Chairman and CEO Andrew Liveris has repaid almost $720,000 in personal expenses that the company mistakenly paid for over four years.

NEW YORK (AP) -- Dow Chemical Co. said its chairman and CEO has repaid almost $720,000 in personal expenses that the company mistakenly paid for over four years, an error discovered after Dow audited its internal customer events department.

The audit "found shortcomings in record-keeping and processing," Dow said in a filing with the Securities and Exchange Commission on Friday. Andrew Liveris "promptly reimbursed" Dow $719,923, and the company said it has revised and strengthened its policies to ensure that its process for reimbursement requests moves faster.

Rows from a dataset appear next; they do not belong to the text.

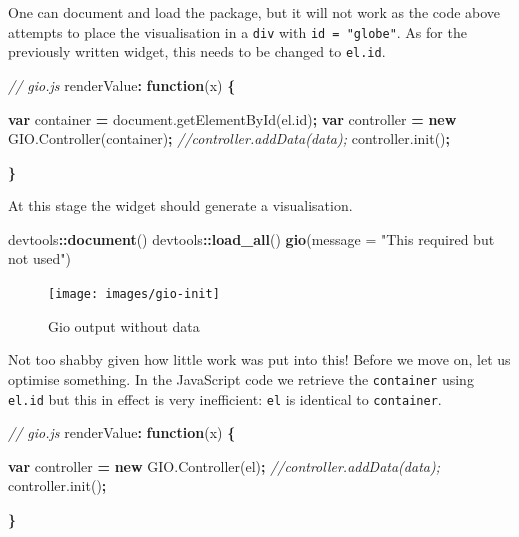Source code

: \documentclass[10pt,]{krantz}
\makeatletter
\newenvironment{Shaded}{\begin{snugshade}}{\end{snugshade}}
\newcommand{\AttributeTok}[1]{\textcolor[rgb]{0.61,0.61,0.61}{#1}}
\newcommand{\CommentTok}[1]{\textcolor[rgb]{0.37,0.37,0.37}{\textit{#1}}}
\newcommand{\DataTypeTok}[1]{\textcolor[rgb]{0.27,0.27,0.27}{#1}}
\newcommand{\KeywordTok}[1]{\textcolor[rgb]{0.27,0.27,0.27}{\textbf{#1}}}
\newcommand{\NormalTok}[1]{#1}
\newcommand{\OperatorTok}[1]{\textcolor[rgb]{0.43,0.43,0.43}{\textbf{#1}}}
\newcommand{\StringTok}[1]{\textcolor[rgb]{0.5,0.5,0.5}{#1}}
\newcommand{\VariableTok}[1]{\textcolor[rgb]{0,0,0}{#1}}
\newenvironment{kframe}{%
\medskip{}
\setlength{\fboxsep}{.8em}
 \def\at@end@of@kframe{}%
 \ifinner\ifhmode%
  \def\at@end@of@kframe{\end{minipage}}%
  \begin{minipage}{\columnwidth}%
 \fi\fi%
 \def\FrameCommand##1{\hskip\@totalleftmargin \hskip-\fboxsep
 \colorbox{shadecolor}{##1}\hskip-\fboxsep
     \hskip-\linewidth \hskip-\@totalleftmargin \hskip\columnwidth}%
 \MakeFramed {\advance\hsize-\width
   \@totalleftmargin\z@ \linewidth\hsize
   \@setminipage}}%
 {\par\unskip\endMakeFramed%
 \at@end@of@kframe}
\renewenvironment{Shaded}{\begin{kframe}}{\end{kframe}}
\makeatother
\begin{document}
One can document and load the package, but it will not work as the code above attempts to place the visualisation in a \texttt{div} with \texttt{id\ =\ "globe"}. As for the previously written widget, this needs to be changed to \texttt{el.id}.

\begin{Shaded}
\begin{Highlighting}[]
\CommentTok{// gio.js}
\NormalTok{renderValue}\OperatorTok{:} \KeywordTok{function}\NormalTok{(x) }\OperatorTok{\{}

  \KeywordTok{var}\NormalTok{ container }\OperatorTok{=} \VariableTok{document}\NormalTok{.}\AttributeTok{getElementById}\NormalTok{(}\VariableTok{el}\NormalTok{.}\AttributeTok{id}\NormalTok{)}\OperatorTok{;}
  \KeywordTok{var}\NormalTok{ controller }\OperatorTok{=} \KeywordTok{new} \VariableTok{GIO}\NormalTok{.}\AttributeTok{Controller}\NormalTok{(container)}\OperatorTok{;}
  \CommentTok{//controller.addData(data);}
  \VariableTok{controller}\NormalTok{.}\AttributeTok{init}\NormalTok{()}\OperatorTok{;}

\OperatorTok{\}}
\end{Highlighting}
\end{Shaded}

At this stage the widget should generate a visualisation.

\begin{Shaded}
\begin{Highlighting}[]
\NormalTok{devtools}\OperatorTok{::}\KeywordTok{document}\NormalTok{()}
\NormalTok{devtools}\OperatorTok{::}\KeywordTok{load_all}\NormalTok{()}
\KeywordTok{gio}\NormalTok{(}\DataTypeTok{message =} \StringTok{"This required but not used"}\NormalTok{)}
\end{Highlighting}
\end{Shaded}

\begin{figure}[H]

{\centering \texttt{[image: images/gio-init]} 

}

\caption{Gio output without data}\label{fig:gio-init}
\end{figure}

Not too shabby given how little work was put into this! Before we move on, let us optimise something. In the JavaScript code we retrieve the \texttt{container} using \texttt{el.id} but this in effect is very inefficient: \texttt{el} is identical to \texttt{container}.

\begin{Shaded}
\begin{Highlighting}[]
\CommentTok{// gio.js}
\NormalTok{renderValue}\OperatorTok{:} \KeywordTok{function}\NormalTok{(x) }\OperatorTok{\{}

  \KeywordTok{var}\NormalTok{ controller }\OperatorTok{=} \KeywordTok{new} \VariableTok{GIO}\NormalTok{.}\AttributeTok{Controller}\NormalTok{(el)}\OperatorTok{;}
  \CommentTok{//controller.addData(data);}
  \VariableTok{controller}\NormalTok{.}\AttributeTok{init}\NormalTok{()}\OperatorTok{;}

\OperatorTok{\}}
\end{Highlighting}
\end{Shaded}
\end{document}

Dow's customer events department organizes and runs marketing and business development meetings around the world, including arranging meals and accommodations and procuring tickets to major global sporting and entertainment events. These meetings and events are hosted by Dow executives and other employees. The Midland, Mich.-based company did not detail the expenses that the audit found it incorrectly paid on Liveris's behalf, but said they were not primarily business-related or should have been billed to Liveris as personal items. The expenses were incurred between 2007 and 2010.

Liveris received $17.7 million in compensation in 2010, up 13 percent from his 2009 package, according to Associated Press calculations of data filed with regulators Friday. The increase mainly came from a rise in the value of stock options that he was granted, and receipt of a performance-based bonus for the year, compared with no bonus for 2009. Dow's net income rose nearly six-fold in 2010 to $1.97 billion, or $1.72 per share, as revenue climbed about 20 percent to $53.67 billion.

The Associated Press formula calculates an executive's total compensation during the last fiscal year by adding salary, bonuses, perks, above-market interest the company pays on deferred compensation and the estimated value of stock and stock options awarded during the year. The AP formula does not count changes in the present value of pension benefits. That makes the AP total slightly different in most cases from the total reported by companies to the Securities and Exchange Commission.

The value that a company assigned to an executive's stock and option awards for 2010 was the present value of what the company expected the awards to be worth to the executive over time. Companies use one of several formulas to calculate that value. However, the number is just an estimate, and what an executive ultimately receives will depend on the performance of the company's stock in the years after the awards are granted. Most stock compensation programs require an executive to wait a specified amount of time to receive shares or exercise options.